> [Task statement]:
Please tally the lines in the records that include the word "převzetí" and answer with the bare number.

(Document understanding data)
BEGIN

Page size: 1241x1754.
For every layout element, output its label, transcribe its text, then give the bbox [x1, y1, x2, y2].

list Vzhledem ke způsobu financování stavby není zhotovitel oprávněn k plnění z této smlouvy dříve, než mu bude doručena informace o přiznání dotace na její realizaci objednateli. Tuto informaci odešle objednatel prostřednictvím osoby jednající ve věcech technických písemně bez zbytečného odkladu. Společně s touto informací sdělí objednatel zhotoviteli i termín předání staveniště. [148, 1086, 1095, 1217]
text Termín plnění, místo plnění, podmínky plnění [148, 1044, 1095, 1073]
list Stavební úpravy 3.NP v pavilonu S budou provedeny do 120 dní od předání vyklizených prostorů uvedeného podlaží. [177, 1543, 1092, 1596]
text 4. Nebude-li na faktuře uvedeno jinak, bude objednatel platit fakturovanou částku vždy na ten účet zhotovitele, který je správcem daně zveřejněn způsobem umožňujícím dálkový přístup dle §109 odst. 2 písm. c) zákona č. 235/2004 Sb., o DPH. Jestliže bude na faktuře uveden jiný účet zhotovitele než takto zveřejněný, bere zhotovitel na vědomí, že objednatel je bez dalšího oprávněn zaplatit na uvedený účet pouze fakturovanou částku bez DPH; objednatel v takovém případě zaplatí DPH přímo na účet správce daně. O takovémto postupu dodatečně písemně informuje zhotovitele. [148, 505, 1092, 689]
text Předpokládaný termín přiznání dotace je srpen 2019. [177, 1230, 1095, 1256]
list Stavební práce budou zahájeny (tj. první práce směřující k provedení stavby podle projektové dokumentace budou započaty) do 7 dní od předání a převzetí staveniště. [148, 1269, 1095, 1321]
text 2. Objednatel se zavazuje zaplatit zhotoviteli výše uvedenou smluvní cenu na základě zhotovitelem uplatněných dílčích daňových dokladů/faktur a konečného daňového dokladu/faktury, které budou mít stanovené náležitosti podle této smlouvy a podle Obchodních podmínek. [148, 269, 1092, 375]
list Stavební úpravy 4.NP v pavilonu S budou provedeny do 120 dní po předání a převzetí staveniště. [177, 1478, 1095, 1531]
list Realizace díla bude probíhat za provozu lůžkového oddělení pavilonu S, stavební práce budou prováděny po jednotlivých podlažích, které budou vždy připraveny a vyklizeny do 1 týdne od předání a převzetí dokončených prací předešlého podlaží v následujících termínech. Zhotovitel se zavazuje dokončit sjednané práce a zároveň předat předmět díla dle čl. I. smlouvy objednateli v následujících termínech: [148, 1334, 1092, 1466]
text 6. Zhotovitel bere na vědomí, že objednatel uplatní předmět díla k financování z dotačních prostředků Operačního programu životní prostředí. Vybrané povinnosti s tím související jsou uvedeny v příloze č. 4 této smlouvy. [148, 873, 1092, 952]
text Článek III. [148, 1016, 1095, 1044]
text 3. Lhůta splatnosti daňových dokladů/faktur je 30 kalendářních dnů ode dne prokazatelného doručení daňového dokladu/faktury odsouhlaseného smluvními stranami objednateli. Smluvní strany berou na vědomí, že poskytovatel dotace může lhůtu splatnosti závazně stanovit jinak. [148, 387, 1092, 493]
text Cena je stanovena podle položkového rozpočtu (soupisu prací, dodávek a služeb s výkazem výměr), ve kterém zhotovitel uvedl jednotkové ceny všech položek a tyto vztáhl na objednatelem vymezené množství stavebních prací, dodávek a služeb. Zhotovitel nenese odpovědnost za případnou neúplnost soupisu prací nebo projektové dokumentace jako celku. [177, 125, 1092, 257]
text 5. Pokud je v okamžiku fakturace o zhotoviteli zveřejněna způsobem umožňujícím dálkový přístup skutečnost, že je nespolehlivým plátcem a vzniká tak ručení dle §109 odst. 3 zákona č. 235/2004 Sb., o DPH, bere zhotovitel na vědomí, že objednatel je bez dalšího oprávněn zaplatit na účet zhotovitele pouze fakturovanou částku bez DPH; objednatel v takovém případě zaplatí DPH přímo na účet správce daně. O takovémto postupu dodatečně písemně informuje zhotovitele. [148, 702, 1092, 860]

END

> [Answer space]:
3